Joining Donelly on the record is her husband Dean Fisher, (previously a collaborator with Juliana Hatfield), Rich Gilbert on pedal steel, Arthur Johnson on drums, Joe McMahon on stand-up bass and Joan Wasser, (Dambuilders and Joan as Policewoman), on violin. But with a string of solo albums under her belt I wonder has Donelly missed the dynamics of being in a band?
“I love playing music with people and I do miss being in a band but specifically I miss playing in The Muses. I love playing lead guitar with Kristin and I have to say I miss that like crazy because that part of me has never really found an outlet. You know it’s funny when we do these reunion things – the first time I did it I was like ‘Oh my god, this is going to be so odd!’, but as soon as I got into the rehearsal space it was like we had never stopped playing together.
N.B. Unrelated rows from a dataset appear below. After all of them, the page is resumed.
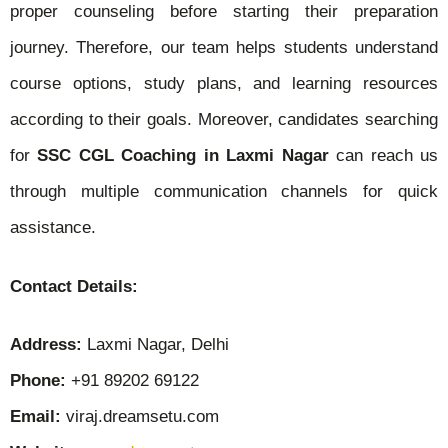
proper counseling before starting their preparation
journey. Therefore, our team helps students understand
course options, study plans, and learning resources
according to their goals. Moreover, candidates searching
for
SSC CGL Coaching in Laxmi Nagar
can reach us
through multiple communication channels for quick
assistance.
Contact Details:
Address:
Laxmi Nagar, Delhi
Phone:
+91 89202 69122
Email:
viraj.dreamsetu.com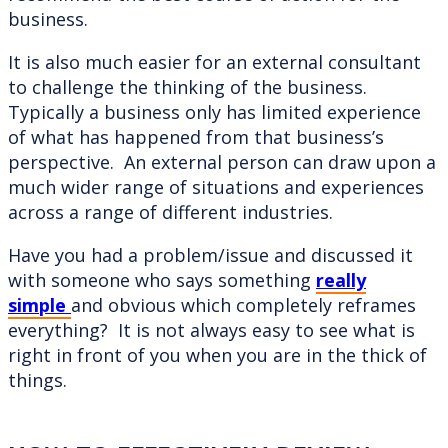
business.
It is also much easier for an external consultant
to challenge the thinking of the business.
Typically a business only has limited experience
of what has happened from that business’s
perspective. An external person can draw upon a
much wider range of situations and experiences
across a range of different industries.
Have you had a problem/issue and discussed it
with someone who says something
really
simple
and obvious which completely reframes
everything? It is not always easy to see what is
right in front of you when you are in the thick of
things.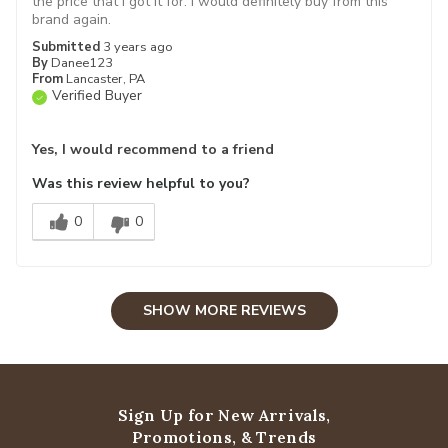
the price that i got it for. i would definitely buy from this
brand again.
Submitted
3 years ago
By
Danee123
From
Lancaster, PA
Verified Buyer
Yes, I would recommend to a friend
Was this review helpful to you?
0
0
SHOW MORE REVIEWS
Sign Up for New Arrivals,
Promotions, & Trends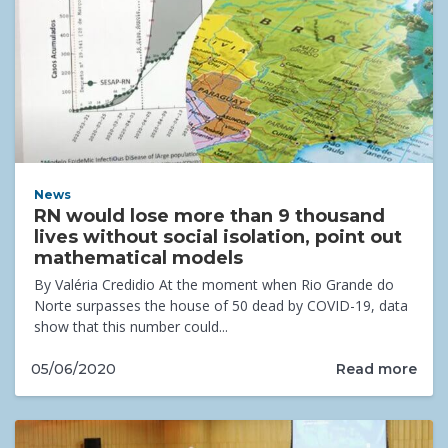
News
RN would lose more than 9 thousand
lives without social isolation, point out
mathematical models
By Valéria Credidio At the moment when Rio Grande do
Norte surpasses the house of 50 dead by COVID-19, data
show that this number could...
Read more
05/06/2020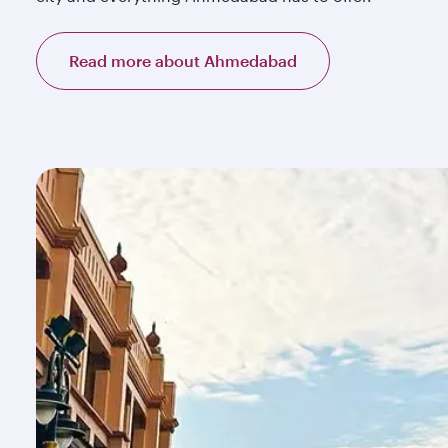
Read more about Ahmedabad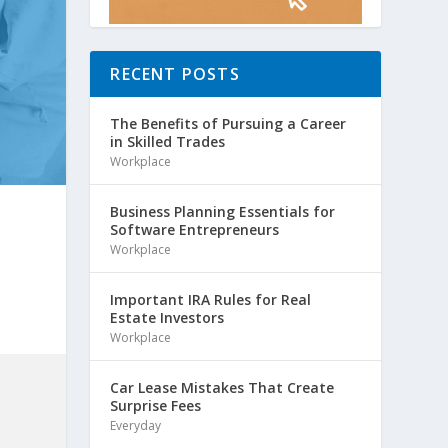
RECENT POSTS
The Benefits of Pursuing a Career
in Skilled Trades
Workplace
Business Planning Essentials for
Software Entrepreneurs
Workplace
Important IRA Rules for Real
Estate Investors
Workplace
Car Lease Mistakes That Create
Surprise Fees
Everyday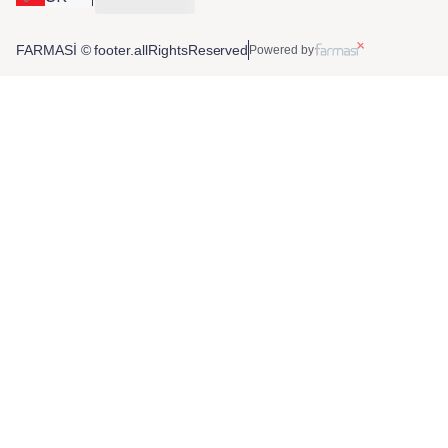
FARMASİ © footer.allRightsReserved
Powered by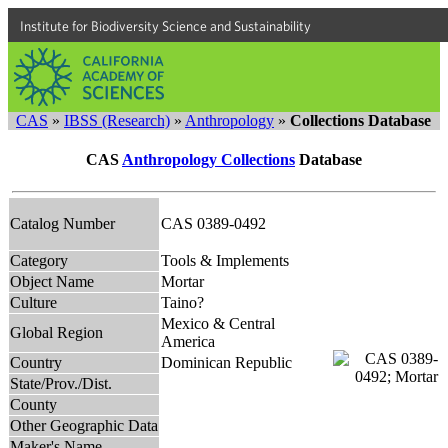
Institute for Biodiversity Science and Sustainability
CAS
»
IBSS (Research)
»
Anthropology
»
Collections Database
CAS
Anthropology Collections
Database
Catalog Number
CAS 0389-0492
Category
Tools & Implements
Object Name
Mortar
Culture
Taino?
Mexico & Central
Global Region
America
Country
Dominican Republic
State/Prov./Dist.
County
Other Geographic Data
Maker's Name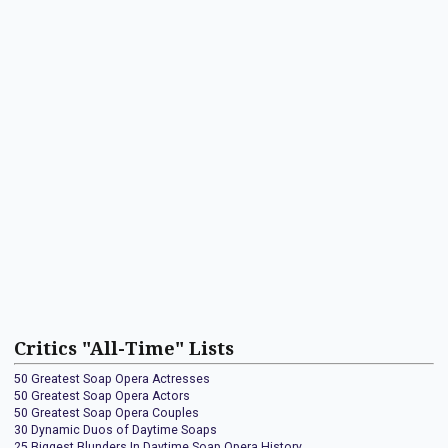
Critics "All-Time" Lists
50 Greatest Soap Opera Actresses
50 Greatest Soap Opera Actors
50 Greatest Soap Opera Couples
30 Dynamic Duos of Daytime Soaps
25 Biggest Blunders In Daytime Soap Opera History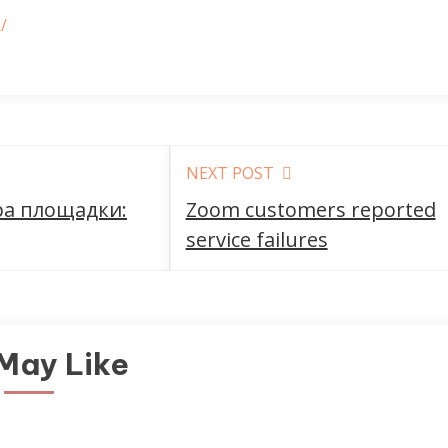
/
NEXT POST
ра площадки:
Zoom customers reported
service failures
May Like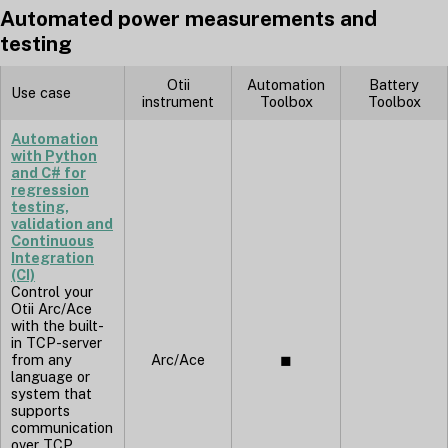
Automated power measurements and
testing
Otii
Automation
Battery
Use case
instrument
Toolbox
Toolbox
Automation
with Python
and C# for
regression
testing,
validation and
Continuous
Integration
(CI)
Control your
Otii Arc/Ace
with the built-
in TCP-server
from any
Arc/Ace
◼︎
language or
system that
supports
communication
over TCP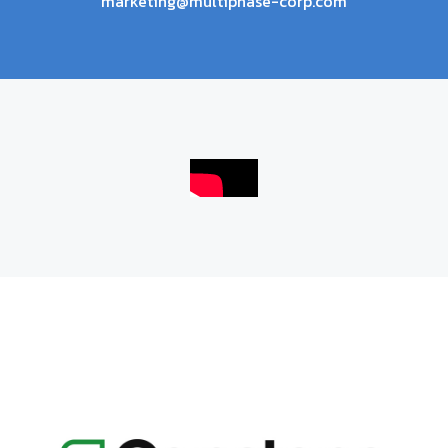
marketing@multiphase-corp.com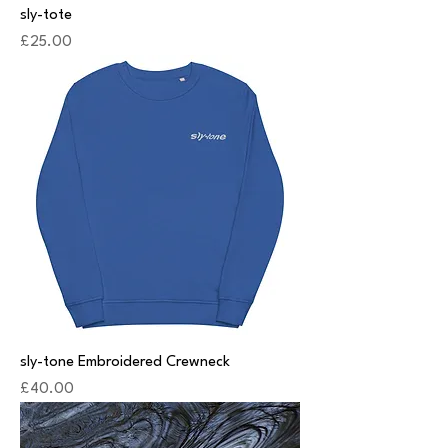
sly-tote
Price
£25.00
sly-tone Embroidered Crewneck
Price
£40.00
I’ve always been like ‘Oh I am never going to be in a band again!’, but Dean and I are talking about maybe doing something more positive, maybe with some of the people we’ve been working with, and going under a band name. The anonymity of that really appeals!”
Anonymity was something that went unheard in the earlier period of Donelly’s career when she frequently graced the pages of glossy magazines, not only as a musician, but also as part of a high profile advertising campaign for clothing giant, Gap. So how did that arise?
“They asked me to do it. I always thought that that series was well done. That campaign was so simple and it was just as much about exposing artists and up and coming people as it was about selling their stuff.”
She has also contributed backing vocals on records for other artists, most recently Dylan in the Movies, and when queried about her involvement she is undoubtedly fond in her reply.
“He used to work at Fort Apache. He worked there for years and became a very, very good friend of mine. So when he started doing stuff on his own he asked me to put down some vocal parts. He’s got a couple of songs that make me cry.”
Donelly is also excitable about The Breeders’ last record, “Title TK”.
“Title TK is one of my favourites. I love it because I feel like Kim is just sitting and talking, y’know? I just love the intimacy, and the lyrics I think are awesome. It’s something special.”
With a new album on the eve of release, a new baby and talk of collaboration with a classical pianist, 'it’s a very different musical direction from mine', Donelly it seems has a lot on her hands. And then there’s this rumour about a book?
“I am writing a book! It’s slow going! I had this image of sitting on the couch with my baby and writing my book…and obviously you know how unrealistic that is! I am hoping to get back to it. It’s kind of like a young adult thing.”
Tanya Donelly's album "This Hungry Life" is out now on Eleven Thirty Records.